Looking back at the last tumultuous years, Mr Byaruhanga said there is good progress registered.

“Back in 2018, the contractor had given the impression that he could continue with the commissioning of the dam and address the problems simultaneously but our view was that that would require extensive shutdown periods of the plant,” he added.
 “Generally, on the defects we look at three things; safety—you have an underground plant with electrical components, transformers, generators, and assuming there was a catastrophe there would be dire consequence but how do you deal with that? Second is operability—you are looking at the operation and maintenance phase; how easy is it to carry our preventive maintenance of the various sections with ease. 

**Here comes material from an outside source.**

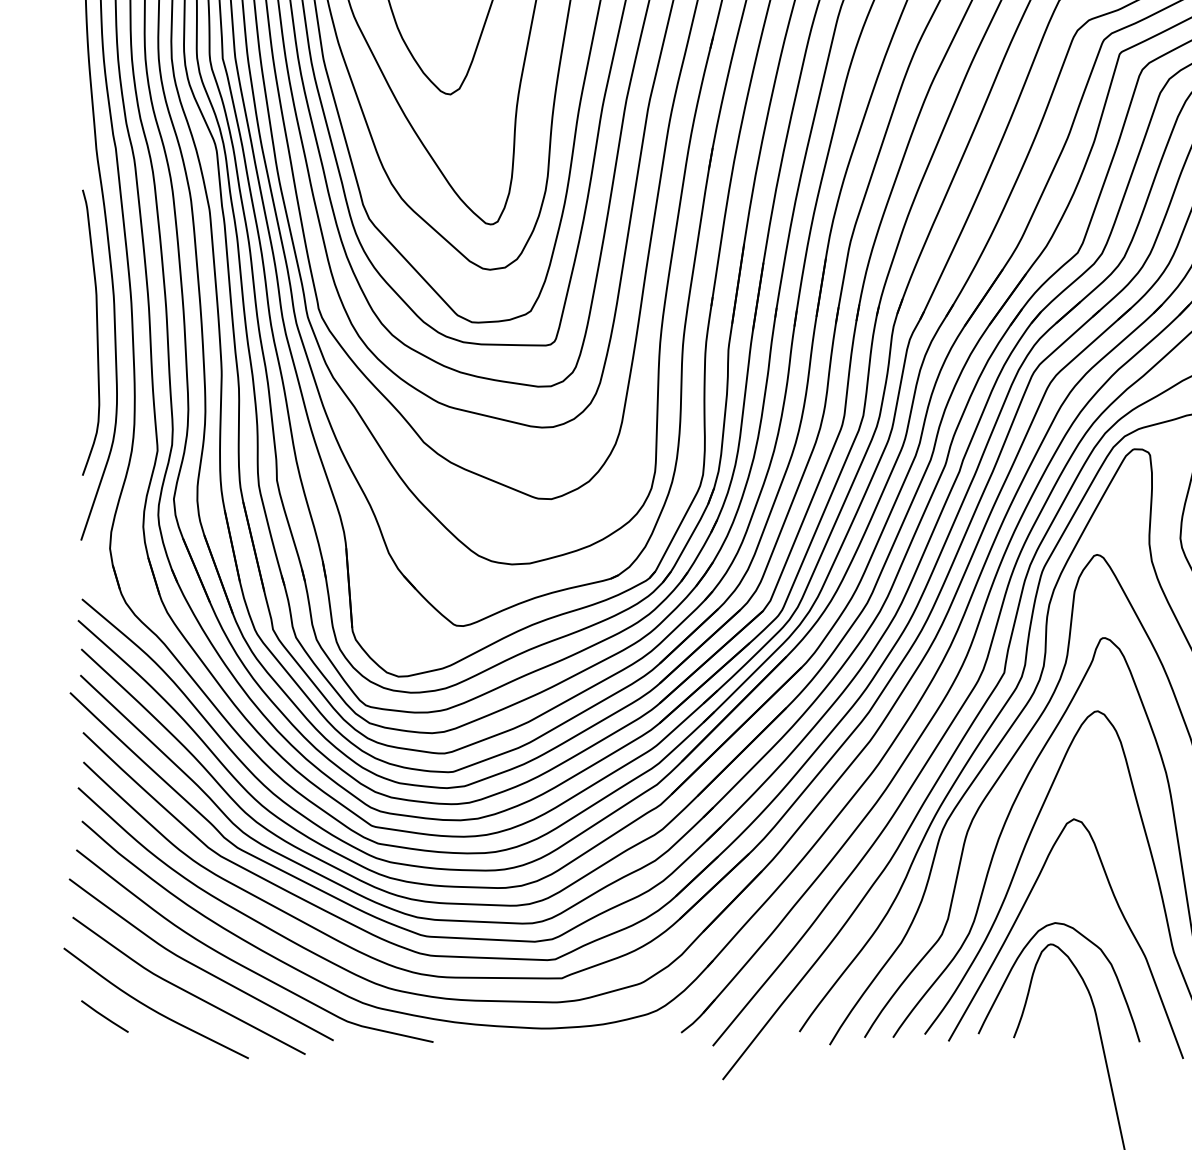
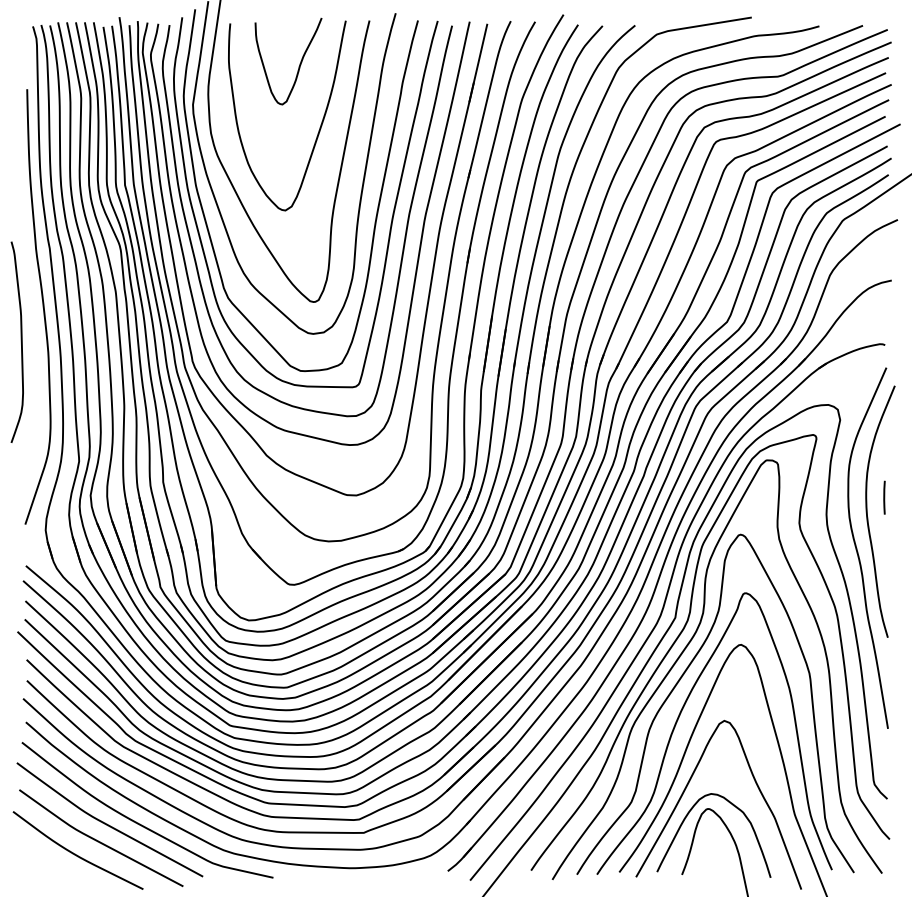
curve: (95, 331) -> (20, 341), moved
line: (104, 1016) -> (41, 859), removed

If you don’t have ease, it means having lengthy shutdowns to allow repairs and each piece of work that would take an hour or so would take days and that is not efficient. The third consideration is preventing loss of generation revenue; each time the plant is shutdown you lose revenue and that affects the ability to pay back the loan,” he added.
The flooding incident in August on the Isimba dam after one of the radial gates malfunctioned thrust the supervisors, UEGCL and Ministry of Energy officials into the crosshairs after government borrowed colossal sums of money for the construction of Karuma and Isimba dams on stringent conditions that placed the country under debt bondage.
On a positive note, Uganda Electricity Transmission Company Ltd (UETCL) has completed works on all four power substations and transmission lines before the commissioning of the dam.

 Mr Michael Taremwa Kananura, the UETCL acting managing director said works on the Karuma, Kawanda, Olwiyo and Lira power substations are complete.
 “The moment Karuma Dam is ready to generate, we shall evacuate without delays because Karuma-Kawanda (400KV) and Karuma-Olwiyo (400KV) lines are complete. It is only the Karuma-Lira line that is not yet complete, we are remaining with 2.8km of stringing and which we are confident will be complete by December 15.”